===== Materials provided =====

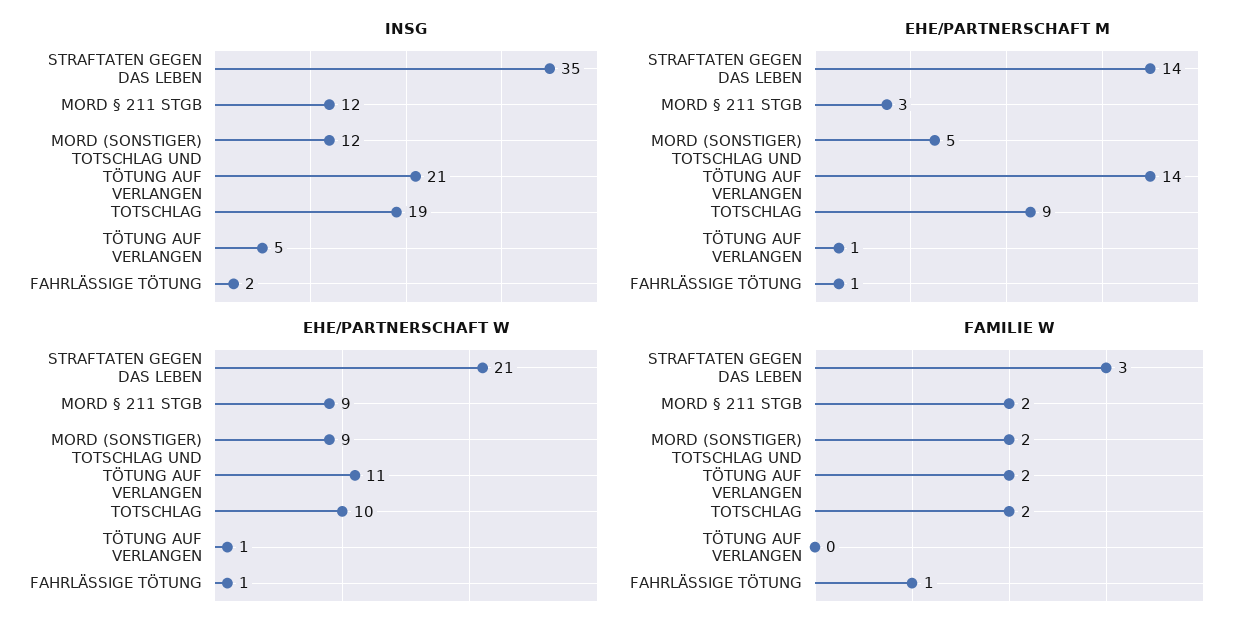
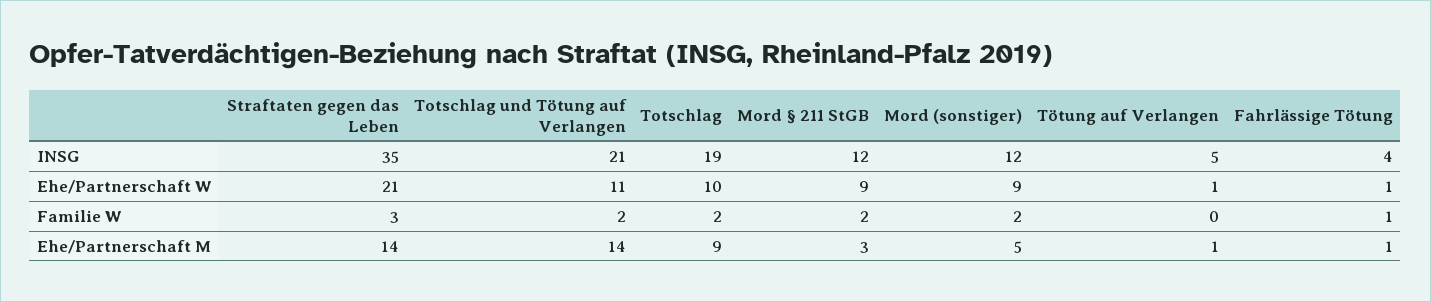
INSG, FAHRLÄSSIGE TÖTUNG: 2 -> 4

=====
===== Materials provided =====

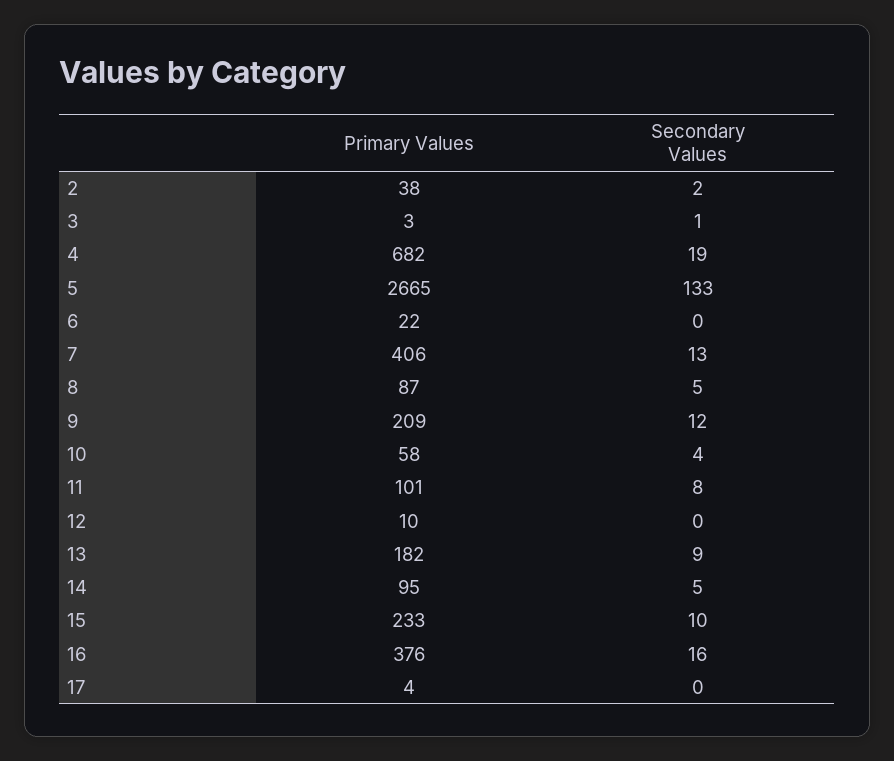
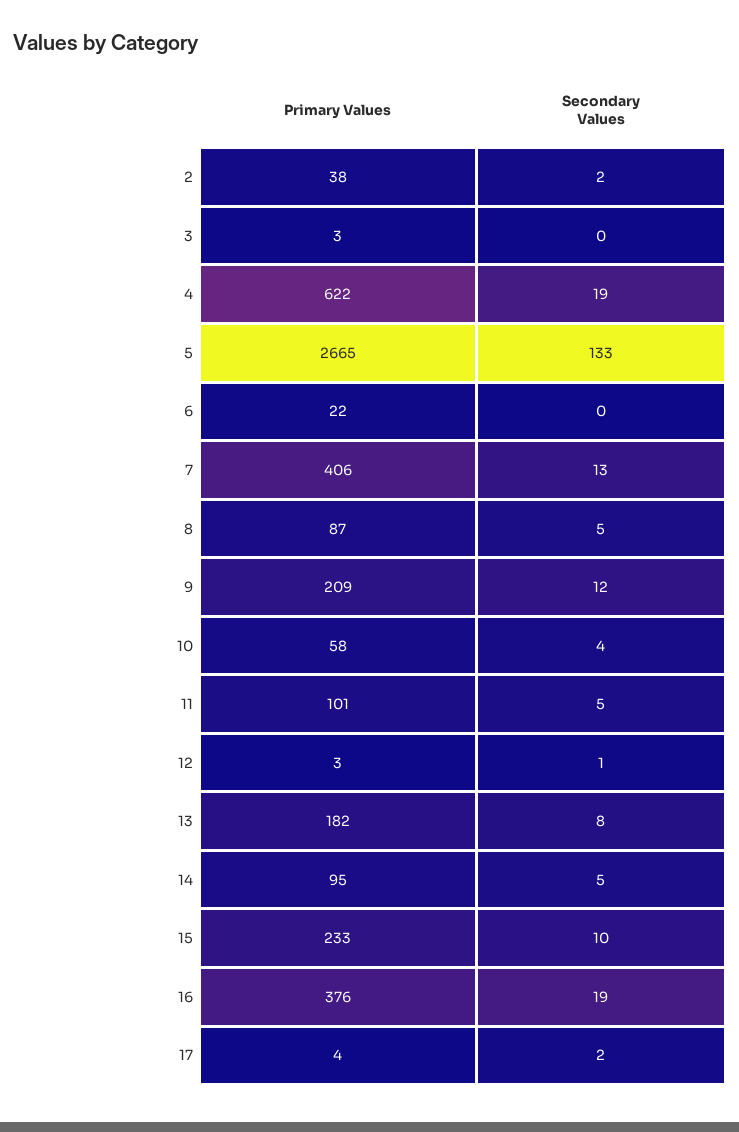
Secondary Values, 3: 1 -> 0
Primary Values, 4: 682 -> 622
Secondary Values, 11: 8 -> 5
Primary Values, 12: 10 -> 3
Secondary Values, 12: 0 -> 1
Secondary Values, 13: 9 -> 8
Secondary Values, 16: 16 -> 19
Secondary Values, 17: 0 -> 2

=====

Directions:
List every line from the entries above in which "Secondary" appears.

Solved problem:
Secondary Values, 3: 1 -> 0
Secondary Values, 11: 8 -> 5
Secondary Values, 12: 0 -> 1
Secondary Values, 13: 9 -> 8
Secondary Values, 16: 16 -> 19
Secondary Values, 17: 0 -> 2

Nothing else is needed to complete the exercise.